Extracted entries
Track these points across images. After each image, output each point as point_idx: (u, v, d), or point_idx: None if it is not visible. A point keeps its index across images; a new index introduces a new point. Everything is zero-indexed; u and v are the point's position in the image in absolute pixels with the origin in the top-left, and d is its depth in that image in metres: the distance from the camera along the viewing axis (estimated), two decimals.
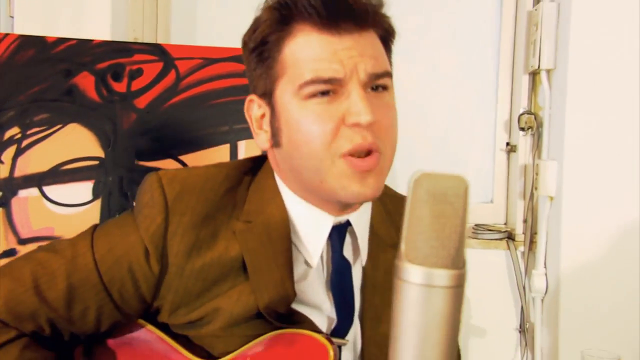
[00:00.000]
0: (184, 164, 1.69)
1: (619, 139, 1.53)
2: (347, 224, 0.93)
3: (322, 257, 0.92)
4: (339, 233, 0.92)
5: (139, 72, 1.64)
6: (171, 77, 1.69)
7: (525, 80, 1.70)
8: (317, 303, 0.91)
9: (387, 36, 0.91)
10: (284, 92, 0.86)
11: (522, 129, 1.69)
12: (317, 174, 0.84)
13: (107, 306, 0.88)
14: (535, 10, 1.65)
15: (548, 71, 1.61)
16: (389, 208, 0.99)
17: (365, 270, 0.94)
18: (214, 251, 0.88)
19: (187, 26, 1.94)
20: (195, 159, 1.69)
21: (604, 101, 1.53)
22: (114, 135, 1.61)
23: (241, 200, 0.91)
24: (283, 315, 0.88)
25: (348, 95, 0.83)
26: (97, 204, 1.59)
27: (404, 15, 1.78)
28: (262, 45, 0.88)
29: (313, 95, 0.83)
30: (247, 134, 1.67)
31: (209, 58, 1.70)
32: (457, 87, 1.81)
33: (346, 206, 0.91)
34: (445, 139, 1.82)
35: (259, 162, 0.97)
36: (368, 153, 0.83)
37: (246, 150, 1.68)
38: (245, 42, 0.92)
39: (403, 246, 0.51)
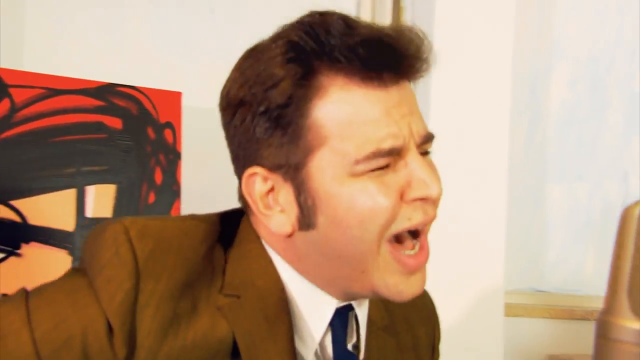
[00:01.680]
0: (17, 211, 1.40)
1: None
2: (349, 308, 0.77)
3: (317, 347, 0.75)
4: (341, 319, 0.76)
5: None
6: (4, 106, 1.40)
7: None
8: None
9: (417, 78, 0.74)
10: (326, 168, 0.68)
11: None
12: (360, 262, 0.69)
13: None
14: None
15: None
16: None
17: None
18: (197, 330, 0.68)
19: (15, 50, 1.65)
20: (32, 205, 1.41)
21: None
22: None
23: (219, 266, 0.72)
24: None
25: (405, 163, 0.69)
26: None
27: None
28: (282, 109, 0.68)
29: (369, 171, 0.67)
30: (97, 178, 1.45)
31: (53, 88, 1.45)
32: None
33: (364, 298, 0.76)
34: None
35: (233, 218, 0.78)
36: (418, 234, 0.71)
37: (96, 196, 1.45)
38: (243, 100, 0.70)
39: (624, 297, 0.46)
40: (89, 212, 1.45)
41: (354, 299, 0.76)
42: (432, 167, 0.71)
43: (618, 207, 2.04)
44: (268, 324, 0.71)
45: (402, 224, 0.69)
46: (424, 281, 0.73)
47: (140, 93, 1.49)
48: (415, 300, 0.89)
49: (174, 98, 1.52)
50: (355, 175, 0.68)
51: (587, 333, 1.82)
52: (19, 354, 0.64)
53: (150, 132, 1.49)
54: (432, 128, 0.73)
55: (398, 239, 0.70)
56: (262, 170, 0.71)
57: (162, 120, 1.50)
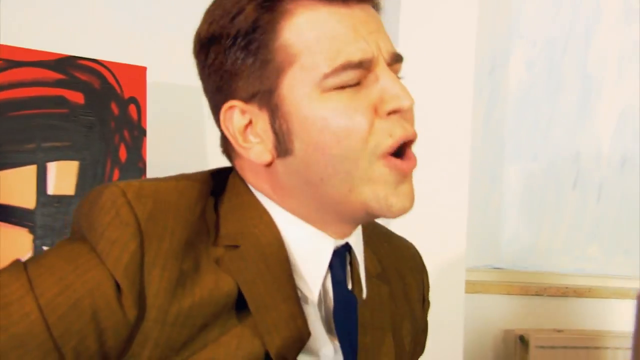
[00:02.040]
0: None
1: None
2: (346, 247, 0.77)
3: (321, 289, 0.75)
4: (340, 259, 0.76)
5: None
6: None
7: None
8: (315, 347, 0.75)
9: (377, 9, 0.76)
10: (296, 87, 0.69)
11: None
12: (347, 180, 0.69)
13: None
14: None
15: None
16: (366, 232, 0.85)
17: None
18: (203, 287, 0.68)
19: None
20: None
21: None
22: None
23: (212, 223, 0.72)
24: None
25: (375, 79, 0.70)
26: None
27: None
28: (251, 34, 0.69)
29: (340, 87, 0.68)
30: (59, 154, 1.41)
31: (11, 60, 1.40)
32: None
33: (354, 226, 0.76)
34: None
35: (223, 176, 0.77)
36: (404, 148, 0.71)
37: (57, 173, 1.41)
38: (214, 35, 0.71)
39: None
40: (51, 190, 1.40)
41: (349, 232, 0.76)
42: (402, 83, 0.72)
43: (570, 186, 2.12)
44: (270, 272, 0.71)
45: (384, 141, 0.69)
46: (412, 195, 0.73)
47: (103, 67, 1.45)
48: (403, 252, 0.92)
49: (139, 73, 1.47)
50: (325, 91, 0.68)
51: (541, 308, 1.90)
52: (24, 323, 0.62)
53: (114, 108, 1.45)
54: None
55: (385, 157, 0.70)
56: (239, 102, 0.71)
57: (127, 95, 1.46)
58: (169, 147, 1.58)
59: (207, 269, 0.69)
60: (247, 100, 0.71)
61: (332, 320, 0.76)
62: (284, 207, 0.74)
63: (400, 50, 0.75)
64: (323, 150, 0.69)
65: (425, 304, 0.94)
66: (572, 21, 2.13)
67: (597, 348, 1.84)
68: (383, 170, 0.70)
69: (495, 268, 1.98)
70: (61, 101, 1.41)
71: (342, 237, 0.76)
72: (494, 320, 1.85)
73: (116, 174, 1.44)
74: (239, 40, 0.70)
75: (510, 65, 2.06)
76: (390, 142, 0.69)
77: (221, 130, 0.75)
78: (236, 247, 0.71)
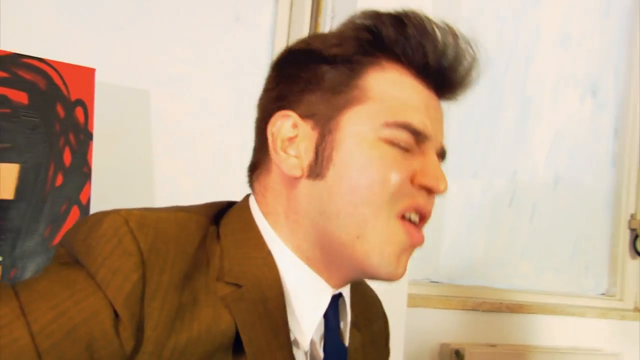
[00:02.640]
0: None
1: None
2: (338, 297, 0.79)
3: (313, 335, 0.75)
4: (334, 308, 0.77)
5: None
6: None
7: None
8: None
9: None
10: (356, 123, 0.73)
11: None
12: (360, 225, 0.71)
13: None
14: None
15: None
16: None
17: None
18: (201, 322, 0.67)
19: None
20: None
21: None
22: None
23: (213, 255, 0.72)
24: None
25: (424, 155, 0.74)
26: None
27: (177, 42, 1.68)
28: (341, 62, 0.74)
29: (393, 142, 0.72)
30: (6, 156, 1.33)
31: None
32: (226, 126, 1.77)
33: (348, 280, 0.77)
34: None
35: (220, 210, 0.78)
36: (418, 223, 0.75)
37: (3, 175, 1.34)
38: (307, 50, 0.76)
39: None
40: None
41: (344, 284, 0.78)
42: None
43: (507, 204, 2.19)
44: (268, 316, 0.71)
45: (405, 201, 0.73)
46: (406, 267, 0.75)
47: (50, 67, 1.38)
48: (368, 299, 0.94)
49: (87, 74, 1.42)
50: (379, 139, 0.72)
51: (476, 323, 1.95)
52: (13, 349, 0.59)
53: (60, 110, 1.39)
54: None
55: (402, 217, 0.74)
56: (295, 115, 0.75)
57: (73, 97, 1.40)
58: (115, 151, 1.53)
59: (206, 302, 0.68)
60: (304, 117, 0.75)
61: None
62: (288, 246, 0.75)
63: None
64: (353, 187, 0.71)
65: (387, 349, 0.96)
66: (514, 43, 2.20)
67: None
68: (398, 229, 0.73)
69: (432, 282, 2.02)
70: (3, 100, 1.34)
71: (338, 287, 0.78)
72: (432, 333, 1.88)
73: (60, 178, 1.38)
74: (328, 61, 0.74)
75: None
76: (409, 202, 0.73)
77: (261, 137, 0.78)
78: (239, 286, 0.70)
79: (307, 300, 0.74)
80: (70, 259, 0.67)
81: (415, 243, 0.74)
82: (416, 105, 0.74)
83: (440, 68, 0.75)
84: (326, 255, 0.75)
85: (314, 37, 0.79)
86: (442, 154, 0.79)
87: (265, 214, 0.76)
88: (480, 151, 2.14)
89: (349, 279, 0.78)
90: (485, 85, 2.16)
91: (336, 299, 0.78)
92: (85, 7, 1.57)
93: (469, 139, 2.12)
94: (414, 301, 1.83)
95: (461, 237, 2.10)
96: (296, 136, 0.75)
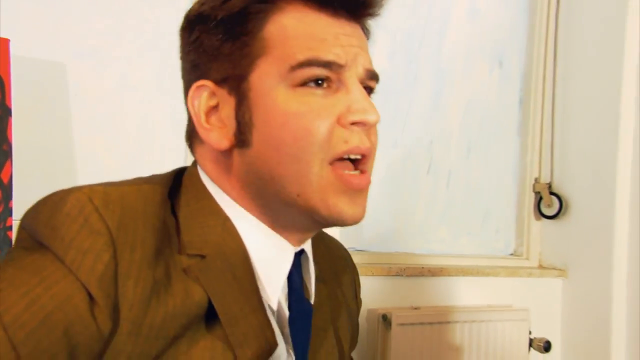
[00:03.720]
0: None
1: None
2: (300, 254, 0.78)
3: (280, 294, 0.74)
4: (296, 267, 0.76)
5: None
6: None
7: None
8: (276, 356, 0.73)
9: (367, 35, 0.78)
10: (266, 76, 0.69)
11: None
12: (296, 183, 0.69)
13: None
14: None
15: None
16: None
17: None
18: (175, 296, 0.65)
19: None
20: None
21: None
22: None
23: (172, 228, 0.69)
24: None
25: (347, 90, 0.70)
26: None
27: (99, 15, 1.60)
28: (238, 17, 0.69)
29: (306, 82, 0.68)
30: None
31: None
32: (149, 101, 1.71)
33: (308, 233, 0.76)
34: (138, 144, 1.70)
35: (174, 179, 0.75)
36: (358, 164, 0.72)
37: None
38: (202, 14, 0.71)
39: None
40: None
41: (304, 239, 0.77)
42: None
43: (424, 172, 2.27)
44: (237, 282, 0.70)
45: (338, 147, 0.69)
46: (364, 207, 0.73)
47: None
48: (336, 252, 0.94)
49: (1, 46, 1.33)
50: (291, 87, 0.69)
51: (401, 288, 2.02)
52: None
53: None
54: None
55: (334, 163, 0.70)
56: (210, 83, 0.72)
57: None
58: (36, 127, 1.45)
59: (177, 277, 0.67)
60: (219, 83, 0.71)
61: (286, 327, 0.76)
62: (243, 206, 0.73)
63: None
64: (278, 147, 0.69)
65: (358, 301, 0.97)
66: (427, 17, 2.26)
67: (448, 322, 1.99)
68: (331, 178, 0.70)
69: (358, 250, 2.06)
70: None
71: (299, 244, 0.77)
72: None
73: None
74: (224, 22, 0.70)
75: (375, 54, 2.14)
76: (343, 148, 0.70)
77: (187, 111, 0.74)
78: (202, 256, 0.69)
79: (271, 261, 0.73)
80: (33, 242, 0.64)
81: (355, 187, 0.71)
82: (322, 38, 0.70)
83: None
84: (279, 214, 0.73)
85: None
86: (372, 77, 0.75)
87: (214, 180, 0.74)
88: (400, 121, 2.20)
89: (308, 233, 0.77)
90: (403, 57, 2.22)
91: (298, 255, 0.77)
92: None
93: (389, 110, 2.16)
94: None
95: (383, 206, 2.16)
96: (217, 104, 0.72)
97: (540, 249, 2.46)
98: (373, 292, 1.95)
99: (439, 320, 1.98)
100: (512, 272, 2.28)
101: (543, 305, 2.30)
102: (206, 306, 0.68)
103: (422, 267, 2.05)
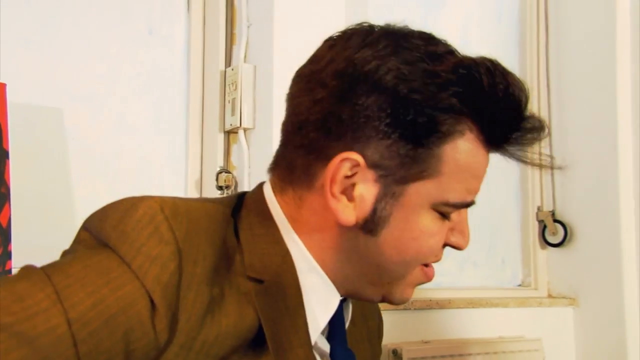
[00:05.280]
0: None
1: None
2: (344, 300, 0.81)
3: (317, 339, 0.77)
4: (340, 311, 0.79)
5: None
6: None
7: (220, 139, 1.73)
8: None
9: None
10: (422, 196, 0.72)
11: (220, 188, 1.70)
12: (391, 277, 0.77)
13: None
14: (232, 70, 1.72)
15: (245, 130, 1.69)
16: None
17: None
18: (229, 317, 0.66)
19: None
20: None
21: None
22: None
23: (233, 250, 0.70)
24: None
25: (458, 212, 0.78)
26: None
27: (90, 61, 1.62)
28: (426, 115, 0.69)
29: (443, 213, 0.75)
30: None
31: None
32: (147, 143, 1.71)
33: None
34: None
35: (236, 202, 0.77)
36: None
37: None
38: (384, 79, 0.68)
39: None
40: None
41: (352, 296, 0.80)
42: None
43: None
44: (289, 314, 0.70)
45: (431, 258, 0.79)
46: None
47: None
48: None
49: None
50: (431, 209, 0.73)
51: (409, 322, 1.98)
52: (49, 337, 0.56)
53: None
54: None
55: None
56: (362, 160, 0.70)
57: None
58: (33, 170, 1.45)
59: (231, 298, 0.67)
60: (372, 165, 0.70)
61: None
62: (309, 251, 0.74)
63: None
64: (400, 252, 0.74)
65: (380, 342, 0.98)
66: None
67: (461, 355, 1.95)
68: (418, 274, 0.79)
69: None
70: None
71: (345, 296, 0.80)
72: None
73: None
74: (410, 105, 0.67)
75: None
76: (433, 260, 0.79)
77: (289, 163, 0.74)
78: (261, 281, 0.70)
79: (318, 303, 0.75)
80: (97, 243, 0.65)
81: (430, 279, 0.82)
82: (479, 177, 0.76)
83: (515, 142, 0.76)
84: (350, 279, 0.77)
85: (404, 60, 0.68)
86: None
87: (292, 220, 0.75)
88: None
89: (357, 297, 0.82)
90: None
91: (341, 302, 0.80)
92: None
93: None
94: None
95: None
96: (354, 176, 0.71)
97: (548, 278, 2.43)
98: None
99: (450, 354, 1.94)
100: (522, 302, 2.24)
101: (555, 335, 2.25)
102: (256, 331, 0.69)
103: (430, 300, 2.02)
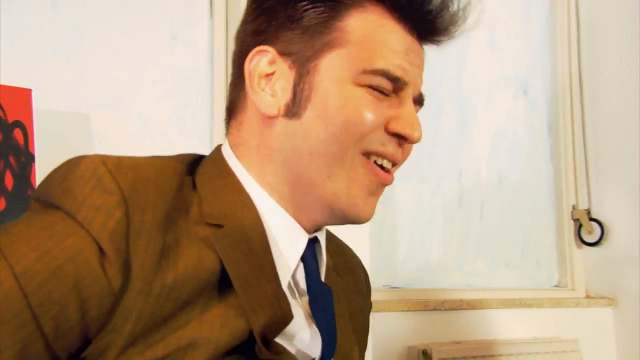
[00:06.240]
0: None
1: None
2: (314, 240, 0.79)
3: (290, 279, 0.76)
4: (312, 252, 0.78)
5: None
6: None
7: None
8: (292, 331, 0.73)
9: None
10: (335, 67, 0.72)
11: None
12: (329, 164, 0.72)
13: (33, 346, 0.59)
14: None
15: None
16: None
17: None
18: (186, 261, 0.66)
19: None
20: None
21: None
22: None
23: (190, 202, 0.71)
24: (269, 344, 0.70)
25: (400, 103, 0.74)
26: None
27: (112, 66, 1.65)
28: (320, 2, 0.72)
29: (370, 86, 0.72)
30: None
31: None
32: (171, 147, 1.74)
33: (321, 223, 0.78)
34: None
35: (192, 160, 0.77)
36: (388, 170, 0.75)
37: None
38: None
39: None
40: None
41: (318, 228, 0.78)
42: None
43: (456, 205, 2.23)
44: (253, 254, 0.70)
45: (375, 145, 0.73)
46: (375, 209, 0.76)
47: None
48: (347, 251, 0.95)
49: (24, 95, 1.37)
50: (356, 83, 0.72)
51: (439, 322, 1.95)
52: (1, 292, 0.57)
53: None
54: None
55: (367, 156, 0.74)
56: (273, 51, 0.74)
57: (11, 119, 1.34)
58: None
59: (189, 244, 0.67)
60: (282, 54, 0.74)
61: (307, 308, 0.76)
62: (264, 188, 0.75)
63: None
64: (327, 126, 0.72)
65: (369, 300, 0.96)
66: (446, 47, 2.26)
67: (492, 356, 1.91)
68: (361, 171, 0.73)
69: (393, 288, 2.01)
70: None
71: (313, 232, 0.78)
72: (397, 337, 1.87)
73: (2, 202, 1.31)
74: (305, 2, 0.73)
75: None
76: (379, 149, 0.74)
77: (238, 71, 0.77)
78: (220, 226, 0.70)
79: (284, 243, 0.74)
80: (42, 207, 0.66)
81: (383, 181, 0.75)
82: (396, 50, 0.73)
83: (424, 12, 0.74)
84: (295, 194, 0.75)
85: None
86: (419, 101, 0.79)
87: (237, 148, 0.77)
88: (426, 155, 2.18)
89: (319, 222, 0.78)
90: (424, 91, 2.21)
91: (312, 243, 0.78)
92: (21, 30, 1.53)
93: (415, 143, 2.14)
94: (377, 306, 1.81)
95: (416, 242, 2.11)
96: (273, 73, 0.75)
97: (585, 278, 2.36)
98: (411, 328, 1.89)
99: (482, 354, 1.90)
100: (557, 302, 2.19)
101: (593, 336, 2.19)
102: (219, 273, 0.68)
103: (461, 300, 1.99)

Work order
For the listing above, print only the lines starting at the line containing "13: (107, 306, 0.88)" and ending at the line containing "32: (457, 87, 1.81)", exactly, both included.

Completed task
13: (107, 306, 0.88)
14: (535, 10, 1.65)
15: (548, 71, 1.61)
16: (389, 208, 0.99)
17: (365, 270, 0.94)
18: (214, 251, 0.88)
19: (187, 26, 1.94)
20: (195, 159, 1.69)
21: (604, 101, 1.53)
22: (114, 135, 1.61)
23: (241, 200, 0.91)
24: (283, 315, 0.88)
25: (348, 95, 0.83)
26: (97, 204, 1.59)
27: (404, 15, 1.78)
28: (262, 45, 0.88)
29: (313, 95, 0.83)
30: (247, 134, 1.67)
31: (209, 58, 1.70)
32: (457, 87, 1.81)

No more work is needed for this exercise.